## Extracted data entries
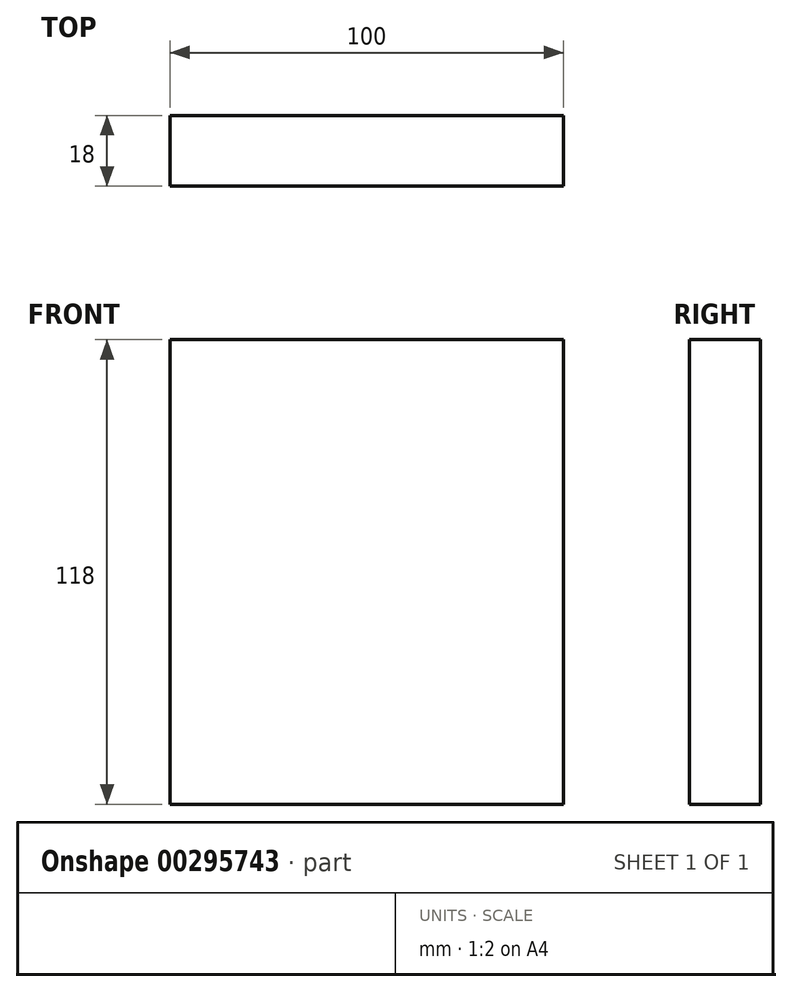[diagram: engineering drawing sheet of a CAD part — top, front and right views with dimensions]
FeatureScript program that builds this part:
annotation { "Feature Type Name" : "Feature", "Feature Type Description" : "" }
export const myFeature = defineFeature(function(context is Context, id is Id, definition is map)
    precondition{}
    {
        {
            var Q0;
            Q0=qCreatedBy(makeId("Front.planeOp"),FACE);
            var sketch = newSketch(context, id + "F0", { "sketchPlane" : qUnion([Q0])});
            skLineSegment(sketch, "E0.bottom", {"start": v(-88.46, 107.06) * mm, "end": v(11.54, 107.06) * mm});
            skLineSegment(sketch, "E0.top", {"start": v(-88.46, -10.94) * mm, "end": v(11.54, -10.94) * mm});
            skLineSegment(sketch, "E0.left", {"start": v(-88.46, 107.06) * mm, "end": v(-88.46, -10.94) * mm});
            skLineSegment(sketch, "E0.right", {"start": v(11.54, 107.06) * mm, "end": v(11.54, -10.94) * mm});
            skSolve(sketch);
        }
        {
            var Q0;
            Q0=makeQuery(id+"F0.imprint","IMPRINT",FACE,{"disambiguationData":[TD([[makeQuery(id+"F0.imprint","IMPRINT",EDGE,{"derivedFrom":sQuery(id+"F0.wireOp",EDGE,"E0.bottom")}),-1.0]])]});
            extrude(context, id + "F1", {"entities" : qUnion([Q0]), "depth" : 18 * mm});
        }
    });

--

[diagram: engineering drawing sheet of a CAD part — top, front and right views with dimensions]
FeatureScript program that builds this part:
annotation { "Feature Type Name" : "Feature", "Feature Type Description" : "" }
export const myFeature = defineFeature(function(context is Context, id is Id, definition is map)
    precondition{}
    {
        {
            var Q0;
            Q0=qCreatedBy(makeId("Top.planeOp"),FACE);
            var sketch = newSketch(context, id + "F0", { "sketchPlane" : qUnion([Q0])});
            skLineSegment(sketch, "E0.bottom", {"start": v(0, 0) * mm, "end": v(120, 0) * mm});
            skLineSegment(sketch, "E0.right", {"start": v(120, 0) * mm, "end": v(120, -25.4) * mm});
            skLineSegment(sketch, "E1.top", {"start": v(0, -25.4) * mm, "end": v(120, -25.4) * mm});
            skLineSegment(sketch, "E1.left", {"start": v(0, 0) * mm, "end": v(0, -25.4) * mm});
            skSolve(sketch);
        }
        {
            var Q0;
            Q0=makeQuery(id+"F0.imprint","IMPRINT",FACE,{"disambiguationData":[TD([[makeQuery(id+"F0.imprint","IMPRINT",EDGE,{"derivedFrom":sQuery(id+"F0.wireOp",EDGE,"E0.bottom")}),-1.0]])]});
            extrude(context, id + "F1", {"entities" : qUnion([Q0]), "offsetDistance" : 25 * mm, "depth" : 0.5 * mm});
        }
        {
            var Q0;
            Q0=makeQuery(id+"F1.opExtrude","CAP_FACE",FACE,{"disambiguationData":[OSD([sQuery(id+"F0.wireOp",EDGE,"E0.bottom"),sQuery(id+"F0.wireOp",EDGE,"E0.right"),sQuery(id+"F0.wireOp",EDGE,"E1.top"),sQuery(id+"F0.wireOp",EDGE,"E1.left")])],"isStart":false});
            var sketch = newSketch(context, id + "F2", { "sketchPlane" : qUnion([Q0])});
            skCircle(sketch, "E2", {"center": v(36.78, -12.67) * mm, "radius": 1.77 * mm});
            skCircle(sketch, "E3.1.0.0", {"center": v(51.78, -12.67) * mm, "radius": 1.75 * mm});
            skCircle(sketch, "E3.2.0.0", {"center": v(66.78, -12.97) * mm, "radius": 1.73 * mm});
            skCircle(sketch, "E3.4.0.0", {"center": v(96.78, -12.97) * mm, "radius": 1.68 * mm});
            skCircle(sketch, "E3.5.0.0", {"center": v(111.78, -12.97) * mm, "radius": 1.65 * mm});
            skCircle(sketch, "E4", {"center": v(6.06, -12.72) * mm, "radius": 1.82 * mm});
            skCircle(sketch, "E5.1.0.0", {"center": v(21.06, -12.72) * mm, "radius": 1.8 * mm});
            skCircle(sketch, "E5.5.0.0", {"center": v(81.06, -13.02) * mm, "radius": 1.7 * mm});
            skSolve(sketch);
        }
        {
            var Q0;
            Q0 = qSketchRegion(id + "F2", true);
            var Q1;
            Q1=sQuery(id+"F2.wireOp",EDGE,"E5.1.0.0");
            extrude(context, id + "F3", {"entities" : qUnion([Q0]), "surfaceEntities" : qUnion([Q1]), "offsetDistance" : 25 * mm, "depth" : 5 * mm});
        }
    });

---

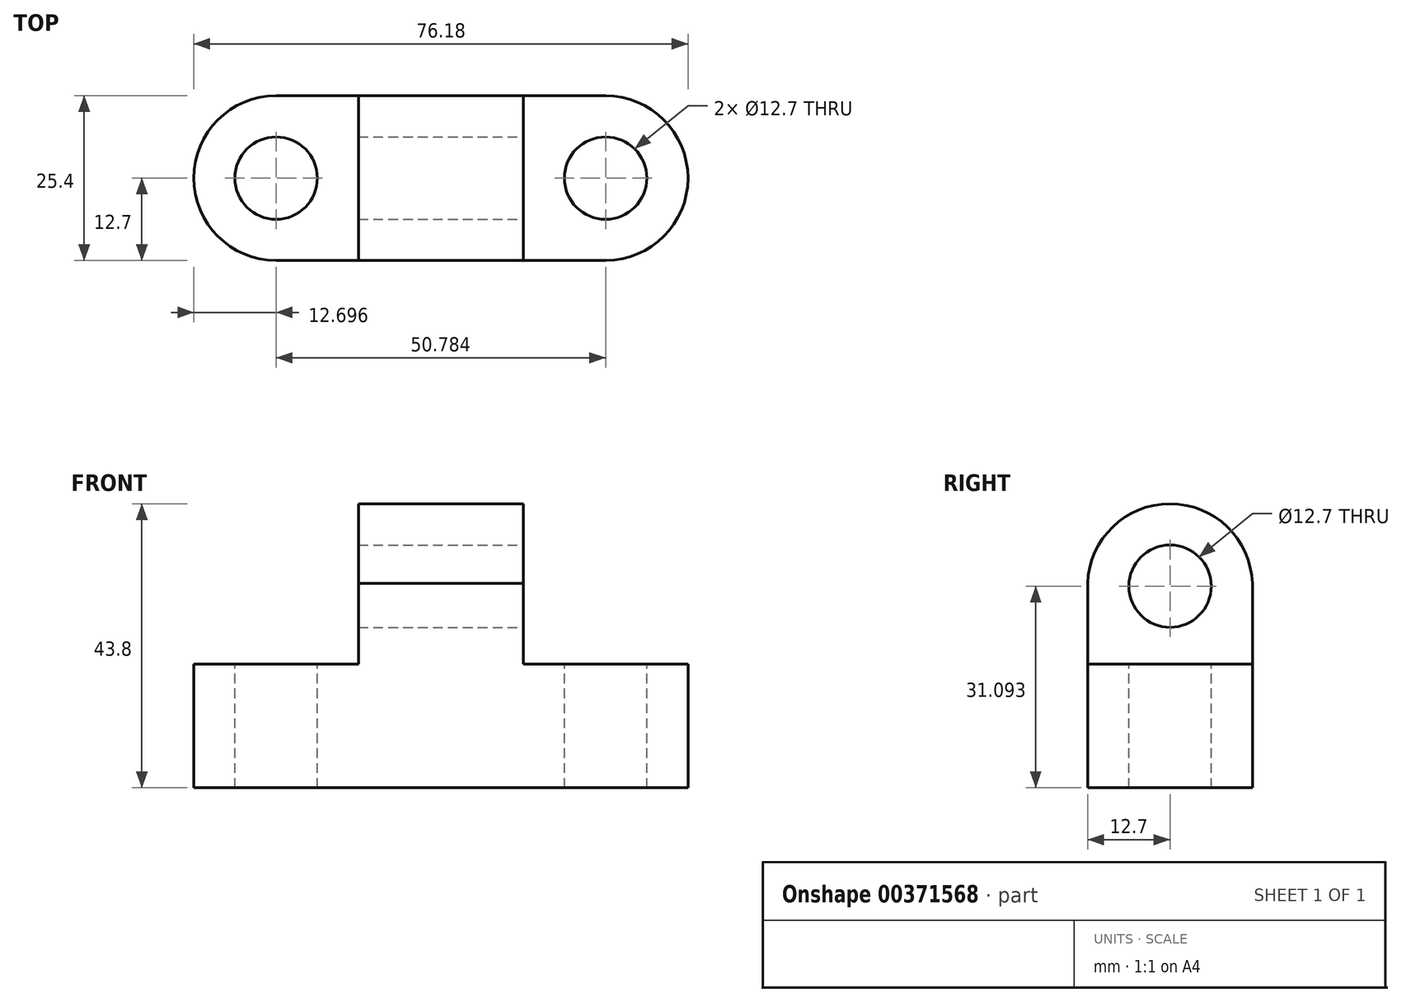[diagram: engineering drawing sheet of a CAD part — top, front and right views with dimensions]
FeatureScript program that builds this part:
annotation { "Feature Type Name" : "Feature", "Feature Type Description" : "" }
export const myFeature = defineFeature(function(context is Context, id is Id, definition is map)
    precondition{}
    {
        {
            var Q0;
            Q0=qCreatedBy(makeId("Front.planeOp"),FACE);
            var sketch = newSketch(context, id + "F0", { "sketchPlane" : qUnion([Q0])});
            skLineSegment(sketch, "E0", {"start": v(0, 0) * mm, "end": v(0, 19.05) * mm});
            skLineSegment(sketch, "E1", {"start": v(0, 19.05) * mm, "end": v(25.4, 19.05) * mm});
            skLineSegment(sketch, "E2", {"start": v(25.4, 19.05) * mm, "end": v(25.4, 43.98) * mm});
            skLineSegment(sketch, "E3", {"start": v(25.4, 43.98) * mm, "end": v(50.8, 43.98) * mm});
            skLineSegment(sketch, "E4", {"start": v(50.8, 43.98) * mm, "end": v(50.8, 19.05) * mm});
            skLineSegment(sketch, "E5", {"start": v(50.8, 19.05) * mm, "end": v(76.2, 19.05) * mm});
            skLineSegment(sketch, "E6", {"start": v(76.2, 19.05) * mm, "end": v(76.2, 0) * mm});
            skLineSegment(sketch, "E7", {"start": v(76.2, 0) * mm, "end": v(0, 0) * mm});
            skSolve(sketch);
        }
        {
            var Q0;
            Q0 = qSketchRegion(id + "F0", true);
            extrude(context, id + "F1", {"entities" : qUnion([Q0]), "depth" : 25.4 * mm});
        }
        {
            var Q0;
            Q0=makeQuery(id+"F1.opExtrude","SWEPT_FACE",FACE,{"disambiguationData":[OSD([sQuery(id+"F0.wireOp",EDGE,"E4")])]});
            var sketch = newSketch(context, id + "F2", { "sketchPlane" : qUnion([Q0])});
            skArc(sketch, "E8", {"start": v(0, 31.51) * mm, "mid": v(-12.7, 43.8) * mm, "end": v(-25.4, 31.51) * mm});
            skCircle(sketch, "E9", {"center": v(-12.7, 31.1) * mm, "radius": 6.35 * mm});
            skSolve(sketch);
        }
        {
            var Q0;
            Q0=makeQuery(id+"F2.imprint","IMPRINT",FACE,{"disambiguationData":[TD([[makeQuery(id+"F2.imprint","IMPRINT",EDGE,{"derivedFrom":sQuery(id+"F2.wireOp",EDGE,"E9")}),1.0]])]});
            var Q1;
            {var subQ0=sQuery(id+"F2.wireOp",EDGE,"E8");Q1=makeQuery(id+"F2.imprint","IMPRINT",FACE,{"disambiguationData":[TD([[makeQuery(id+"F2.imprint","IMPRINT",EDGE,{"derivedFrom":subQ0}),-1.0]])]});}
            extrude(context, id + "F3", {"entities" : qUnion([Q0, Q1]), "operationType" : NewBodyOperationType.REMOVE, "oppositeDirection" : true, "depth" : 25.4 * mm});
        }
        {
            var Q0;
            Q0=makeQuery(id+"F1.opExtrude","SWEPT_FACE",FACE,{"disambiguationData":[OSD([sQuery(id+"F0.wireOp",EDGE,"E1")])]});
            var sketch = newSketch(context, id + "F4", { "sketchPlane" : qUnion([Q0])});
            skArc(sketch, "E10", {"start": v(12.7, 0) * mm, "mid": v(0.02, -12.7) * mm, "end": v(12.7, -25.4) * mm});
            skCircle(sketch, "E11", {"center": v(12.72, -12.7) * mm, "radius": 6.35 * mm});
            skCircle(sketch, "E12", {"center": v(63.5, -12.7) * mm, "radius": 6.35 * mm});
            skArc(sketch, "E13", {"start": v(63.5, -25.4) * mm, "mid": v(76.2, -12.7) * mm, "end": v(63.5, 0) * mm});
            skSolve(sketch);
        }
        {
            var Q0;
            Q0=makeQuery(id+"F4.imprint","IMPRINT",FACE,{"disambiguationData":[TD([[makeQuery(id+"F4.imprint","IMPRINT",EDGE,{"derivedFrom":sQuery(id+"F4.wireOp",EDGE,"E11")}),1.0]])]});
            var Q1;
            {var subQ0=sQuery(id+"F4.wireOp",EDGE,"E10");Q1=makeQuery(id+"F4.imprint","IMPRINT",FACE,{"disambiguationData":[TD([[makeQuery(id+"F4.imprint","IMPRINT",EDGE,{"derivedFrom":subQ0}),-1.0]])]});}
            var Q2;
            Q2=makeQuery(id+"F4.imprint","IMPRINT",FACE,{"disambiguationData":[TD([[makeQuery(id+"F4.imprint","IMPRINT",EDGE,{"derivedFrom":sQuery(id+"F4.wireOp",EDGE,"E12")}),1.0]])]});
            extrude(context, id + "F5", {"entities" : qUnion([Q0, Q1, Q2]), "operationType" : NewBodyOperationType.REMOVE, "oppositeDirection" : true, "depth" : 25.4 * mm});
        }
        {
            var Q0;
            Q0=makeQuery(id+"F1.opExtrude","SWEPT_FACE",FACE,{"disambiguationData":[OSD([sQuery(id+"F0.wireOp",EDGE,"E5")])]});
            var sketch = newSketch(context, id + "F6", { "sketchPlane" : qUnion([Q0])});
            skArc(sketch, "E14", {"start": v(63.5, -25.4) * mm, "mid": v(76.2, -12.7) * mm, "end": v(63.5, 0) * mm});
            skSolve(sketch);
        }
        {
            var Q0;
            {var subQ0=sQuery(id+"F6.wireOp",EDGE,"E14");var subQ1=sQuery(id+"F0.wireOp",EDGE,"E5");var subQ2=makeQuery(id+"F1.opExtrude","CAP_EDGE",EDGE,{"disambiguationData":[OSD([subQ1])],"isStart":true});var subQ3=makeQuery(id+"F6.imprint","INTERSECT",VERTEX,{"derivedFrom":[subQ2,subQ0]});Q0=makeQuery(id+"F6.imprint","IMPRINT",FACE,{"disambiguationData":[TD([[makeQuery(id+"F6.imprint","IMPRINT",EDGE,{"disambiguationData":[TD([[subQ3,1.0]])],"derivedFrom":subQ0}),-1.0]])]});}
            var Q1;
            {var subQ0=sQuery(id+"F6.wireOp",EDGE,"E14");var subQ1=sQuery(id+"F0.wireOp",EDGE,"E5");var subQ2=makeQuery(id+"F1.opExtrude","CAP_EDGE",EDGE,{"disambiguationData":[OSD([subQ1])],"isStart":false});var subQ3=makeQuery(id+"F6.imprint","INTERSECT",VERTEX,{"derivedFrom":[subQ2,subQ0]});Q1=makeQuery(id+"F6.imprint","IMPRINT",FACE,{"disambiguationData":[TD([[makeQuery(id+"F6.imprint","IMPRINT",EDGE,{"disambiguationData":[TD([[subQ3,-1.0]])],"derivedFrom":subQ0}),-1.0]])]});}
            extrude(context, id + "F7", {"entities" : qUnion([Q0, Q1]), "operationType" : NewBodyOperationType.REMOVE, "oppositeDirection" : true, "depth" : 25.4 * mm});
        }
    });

## PROMPT
Which lines in the material above contain the string "oppositeDirection"? Pull out each of those lines and copy it in full.

## SOLUTION
            extrude(context, id + "F3", {"entities" : qUnion([Q0, Q1]), "operationType" : NewBodyOperationType.REMOVE, "oppositeDirection" : true, "depth" : 25.4 * mm});
            extrude(context, id + "F5", {"entities" : qUnion([Q0, Q1, Q2]), "operationType" : NewBodyOperationType.REMOVE, "oppositeDirection" : true, "depth" : 25.4 * mm});
            extrude(context, id + "F7", {"entities" : qUnion([Q0, Q1]), "operationType" : NewBodyOperationType.REMOVE, "oppositeDirection" : true, "depth" : 25.4 * mm});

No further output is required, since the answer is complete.